The ongoing investigation into Bland’s arrest and subsequent passing is just the most recent chapter in a string of disturbing, highly-publicized confrontations between white police officers and black Americans.
Having watched the video of Bland’s arrest, several members of Emerging Issues were struck by the casual nature of the imprisonment and argued that Encinia’s behavior was outrageous and entirely over the top. In the blink of an eye, a young woman sat crying and alone in a jail cell with a felony charge to her name. For what? Bad driving? Smoking a cigarette? Refusing to act subservient to a police officer?
Emergers found the disorienting, terrifying interaction to be very much representative of a problem that happens way too often in law enforcement. The question arose: How do we select our police officers, and how do we train them? Despite having a high respect for police officers and the incredibly difficult job they do, some Emergers suggested that we may need to ask even more out of them.
While quick to admit that Encinia did many things wrong, one member of the group posited that perhaps Bland did some things wrong too. Did Encinia not have the right to ask Bland to put out her cigarette? Maybe the situation could have ended quite peacefully, if she had simply extended Encinia the courtesy of putting out her cigarette.

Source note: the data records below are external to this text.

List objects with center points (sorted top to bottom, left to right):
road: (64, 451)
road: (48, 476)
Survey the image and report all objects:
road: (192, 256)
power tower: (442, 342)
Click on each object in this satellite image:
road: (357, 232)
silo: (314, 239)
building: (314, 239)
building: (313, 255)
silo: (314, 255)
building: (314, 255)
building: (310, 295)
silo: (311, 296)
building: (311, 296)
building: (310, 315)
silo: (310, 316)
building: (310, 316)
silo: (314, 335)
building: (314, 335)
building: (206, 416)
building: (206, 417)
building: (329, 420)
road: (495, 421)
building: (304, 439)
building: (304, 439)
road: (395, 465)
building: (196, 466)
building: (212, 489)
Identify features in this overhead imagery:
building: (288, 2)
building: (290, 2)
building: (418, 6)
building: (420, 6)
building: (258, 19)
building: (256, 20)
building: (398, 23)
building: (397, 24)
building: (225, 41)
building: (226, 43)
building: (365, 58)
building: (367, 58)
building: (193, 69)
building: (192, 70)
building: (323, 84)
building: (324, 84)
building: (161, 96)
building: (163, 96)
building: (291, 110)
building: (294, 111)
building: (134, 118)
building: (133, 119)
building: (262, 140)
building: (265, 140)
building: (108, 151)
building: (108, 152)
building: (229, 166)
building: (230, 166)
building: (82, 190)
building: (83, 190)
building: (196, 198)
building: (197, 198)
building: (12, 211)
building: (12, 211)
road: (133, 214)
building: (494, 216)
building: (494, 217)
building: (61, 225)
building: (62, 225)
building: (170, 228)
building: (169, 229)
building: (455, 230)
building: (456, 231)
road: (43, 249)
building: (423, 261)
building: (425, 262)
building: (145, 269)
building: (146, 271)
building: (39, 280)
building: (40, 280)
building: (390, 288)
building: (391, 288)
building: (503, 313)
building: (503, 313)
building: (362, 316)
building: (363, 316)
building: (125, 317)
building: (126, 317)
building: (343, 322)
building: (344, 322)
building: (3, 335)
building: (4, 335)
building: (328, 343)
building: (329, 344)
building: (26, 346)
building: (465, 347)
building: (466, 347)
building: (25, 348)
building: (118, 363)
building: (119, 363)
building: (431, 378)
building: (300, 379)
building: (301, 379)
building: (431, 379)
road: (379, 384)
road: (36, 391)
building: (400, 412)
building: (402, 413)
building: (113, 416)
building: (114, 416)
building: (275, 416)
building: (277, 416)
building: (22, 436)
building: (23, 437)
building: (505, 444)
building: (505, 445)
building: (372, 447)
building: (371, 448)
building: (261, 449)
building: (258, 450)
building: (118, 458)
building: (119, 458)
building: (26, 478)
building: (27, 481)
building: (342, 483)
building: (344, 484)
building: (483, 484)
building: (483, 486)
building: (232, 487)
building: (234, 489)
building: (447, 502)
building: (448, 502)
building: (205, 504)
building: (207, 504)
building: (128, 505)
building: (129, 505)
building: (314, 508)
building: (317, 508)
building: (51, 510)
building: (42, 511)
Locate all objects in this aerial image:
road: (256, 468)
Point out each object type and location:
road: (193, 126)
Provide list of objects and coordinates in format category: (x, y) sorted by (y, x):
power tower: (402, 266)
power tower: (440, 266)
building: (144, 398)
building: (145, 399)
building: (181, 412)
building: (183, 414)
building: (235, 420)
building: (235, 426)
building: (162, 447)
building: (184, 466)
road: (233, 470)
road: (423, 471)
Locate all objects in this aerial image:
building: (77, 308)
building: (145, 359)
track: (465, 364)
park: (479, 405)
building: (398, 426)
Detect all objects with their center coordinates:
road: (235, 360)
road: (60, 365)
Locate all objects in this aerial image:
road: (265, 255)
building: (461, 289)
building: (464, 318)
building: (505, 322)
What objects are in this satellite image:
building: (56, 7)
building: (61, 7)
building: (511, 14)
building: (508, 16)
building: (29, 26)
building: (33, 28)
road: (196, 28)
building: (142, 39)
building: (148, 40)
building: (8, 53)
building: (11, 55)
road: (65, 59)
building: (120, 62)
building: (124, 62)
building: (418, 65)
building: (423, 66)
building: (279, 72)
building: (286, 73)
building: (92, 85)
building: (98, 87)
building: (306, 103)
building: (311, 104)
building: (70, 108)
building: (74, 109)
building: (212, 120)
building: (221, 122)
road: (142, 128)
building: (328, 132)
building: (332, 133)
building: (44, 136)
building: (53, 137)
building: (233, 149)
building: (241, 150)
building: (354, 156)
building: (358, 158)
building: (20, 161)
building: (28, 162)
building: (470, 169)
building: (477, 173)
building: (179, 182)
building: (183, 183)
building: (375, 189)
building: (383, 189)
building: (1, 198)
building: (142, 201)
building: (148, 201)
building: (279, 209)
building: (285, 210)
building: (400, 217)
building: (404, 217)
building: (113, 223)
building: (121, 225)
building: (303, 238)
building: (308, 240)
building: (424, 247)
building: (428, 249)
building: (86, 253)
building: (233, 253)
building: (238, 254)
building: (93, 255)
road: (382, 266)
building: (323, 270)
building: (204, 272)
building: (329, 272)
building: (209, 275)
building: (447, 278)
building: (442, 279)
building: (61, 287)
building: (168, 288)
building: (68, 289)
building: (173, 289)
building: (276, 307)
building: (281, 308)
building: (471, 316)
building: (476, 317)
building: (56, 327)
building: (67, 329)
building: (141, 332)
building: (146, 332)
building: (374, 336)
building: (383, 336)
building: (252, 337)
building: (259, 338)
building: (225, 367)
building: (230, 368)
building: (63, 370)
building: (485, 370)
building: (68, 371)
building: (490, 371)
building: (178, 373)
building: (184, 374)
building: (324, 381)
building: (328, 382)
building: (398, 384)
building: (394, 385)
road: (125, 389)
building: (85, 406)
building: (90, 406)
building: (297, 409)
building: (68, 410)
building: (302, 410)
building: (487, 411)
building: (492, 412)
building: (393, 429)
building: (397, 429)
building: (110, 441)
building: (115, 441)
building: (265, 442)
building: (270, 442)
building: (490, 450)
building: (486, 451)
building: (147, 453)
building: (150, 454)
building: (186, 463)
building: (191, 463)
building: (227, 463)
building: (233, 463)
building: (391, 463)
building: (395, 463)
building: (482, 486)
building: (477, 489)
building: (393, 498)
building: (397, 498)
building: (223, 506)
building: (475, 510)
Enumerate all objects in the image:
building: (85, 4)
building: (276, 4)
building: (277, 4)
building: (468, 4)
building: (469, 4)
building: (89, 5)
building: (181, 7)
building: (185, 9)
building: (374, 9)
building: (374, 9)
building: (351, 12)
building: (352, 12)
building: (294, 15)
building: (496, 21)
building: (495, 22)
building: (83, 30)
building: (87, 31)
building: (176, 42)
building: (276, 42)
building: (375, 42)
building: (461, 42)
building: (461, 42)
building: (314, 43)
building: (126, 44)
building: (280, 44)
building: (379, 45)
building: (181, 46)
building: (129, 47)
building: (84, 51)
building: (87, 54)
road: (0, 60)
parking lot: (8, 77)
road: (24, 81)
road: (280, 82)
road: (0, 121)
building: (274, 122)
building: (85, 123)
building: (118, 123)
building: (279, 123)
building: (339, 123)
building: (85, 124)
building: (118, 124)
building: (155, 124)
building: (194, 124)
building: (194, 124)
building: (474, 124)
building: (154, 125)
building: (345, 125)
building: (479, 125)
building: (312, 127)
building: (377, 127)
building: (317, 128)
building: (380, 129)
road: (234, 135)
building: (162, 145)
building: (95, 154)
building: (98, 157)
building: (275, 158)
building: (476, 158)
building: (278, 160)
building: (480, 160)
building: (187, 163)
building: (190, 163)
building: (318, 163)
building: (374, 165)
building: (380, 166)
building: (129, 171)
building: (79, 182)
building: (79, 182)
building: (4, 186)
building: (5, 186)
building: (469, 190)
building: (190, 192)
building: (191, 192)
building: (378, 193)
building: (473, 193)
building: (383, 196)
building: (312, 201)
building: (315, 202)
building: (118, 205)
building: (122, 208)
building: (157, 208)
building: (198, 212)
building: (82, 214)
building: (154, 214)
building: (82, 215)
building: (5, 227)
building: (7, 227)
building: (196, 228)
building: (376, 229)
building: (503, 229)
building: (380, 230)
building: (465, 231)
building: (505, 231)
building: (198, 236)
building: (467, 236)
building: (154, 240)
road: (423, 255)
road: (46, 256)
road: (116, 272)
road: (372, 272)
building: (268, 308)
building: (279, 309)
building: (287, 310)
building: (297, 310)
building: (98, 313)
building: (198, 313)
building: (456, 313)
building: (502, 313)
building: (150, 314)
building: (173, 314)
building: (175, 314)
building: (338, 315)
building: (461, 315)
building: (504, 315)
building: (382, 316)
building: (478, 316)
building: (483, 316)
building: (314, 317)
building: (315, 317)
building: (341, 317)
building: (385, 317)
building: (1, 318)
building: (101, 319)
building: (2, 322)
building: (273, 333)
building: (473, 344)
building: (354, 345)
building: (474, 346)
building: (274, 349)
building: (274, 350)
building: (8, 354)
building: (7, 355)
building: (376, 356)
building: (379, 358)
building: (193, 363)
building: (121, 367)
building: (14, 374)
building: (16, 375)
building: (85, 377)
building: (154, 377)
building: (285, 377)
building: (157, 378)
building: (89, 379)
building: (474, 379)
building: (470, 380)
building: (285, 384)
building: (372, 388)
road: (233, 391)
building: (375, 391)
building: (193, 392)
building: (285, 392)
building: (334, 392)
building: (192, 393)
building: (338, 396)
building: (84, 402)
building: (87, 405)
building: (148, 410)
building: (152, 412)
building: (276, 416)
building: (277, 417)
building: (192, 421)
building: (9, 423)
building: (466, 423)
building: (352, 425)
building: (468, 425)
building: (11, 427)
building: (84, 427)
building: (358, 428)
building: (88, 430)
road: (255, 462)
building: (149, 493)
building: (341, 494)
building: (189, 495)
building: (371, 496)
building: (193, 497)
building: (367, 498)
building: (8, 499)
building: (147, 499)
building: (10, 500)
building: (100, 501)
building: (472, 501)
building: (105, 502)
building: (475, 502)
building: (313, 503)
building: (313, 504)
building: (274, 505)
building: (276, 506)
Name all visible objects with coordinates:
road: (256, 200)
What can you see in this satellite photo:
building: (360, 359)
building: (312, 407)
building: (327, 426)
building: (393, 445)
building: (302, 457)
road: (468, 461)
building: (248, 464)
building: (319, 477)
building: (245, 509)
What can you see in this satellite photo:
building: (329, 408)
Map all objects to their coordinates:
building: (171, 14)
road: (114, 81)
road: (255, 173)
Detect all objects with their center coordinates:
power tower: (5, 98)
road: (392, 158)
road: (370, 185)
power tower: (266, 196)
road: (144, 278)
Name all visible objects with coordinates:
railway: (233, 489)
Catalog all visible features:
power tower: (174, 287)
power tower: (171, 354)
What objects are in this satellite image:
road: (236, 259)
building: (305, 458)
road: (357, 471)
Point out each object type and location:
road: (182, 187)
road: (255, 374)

Perhaps police officers expect that when the guy with the gun questions you, you just say “Yes, Sir,” and “Yes, Ma’am.” They might argue that it’s in your own best interest to be polite and compliant when addressing police officers.
Others adamantly rejected this notion, insisting that Bland was perfectly entitled to continue smoking her cigarette in her car, and Encinia had no right to force her to put it out. It’s worth noting that other members of the Waller County Sheriff’s Office acknowledged that Encinia was wrong to escalate the issue in the manner he did.
Of course, this doesn’t just boil down to an issue of smoking etiquette. Perhaps the root of the problem pertains to a pervading philosophy in law enforcement: When a civilian shows any sign of resistance, the police officer must demonstrate a still superior force. In a recent NPR story, Washington police officer Russ Hicks talks about this "culture that makes it hard for [officers] to back away from confrontation."
If police officers are taught to express dominance, does it follow that we are then obligated to be subservient and expose ourselves to a certain level of humiliation? It seems reasonable that all could benefit from a law enforcement system that places a premium on officers with thick skins, who can get the job done while staying cool, calm, and collected.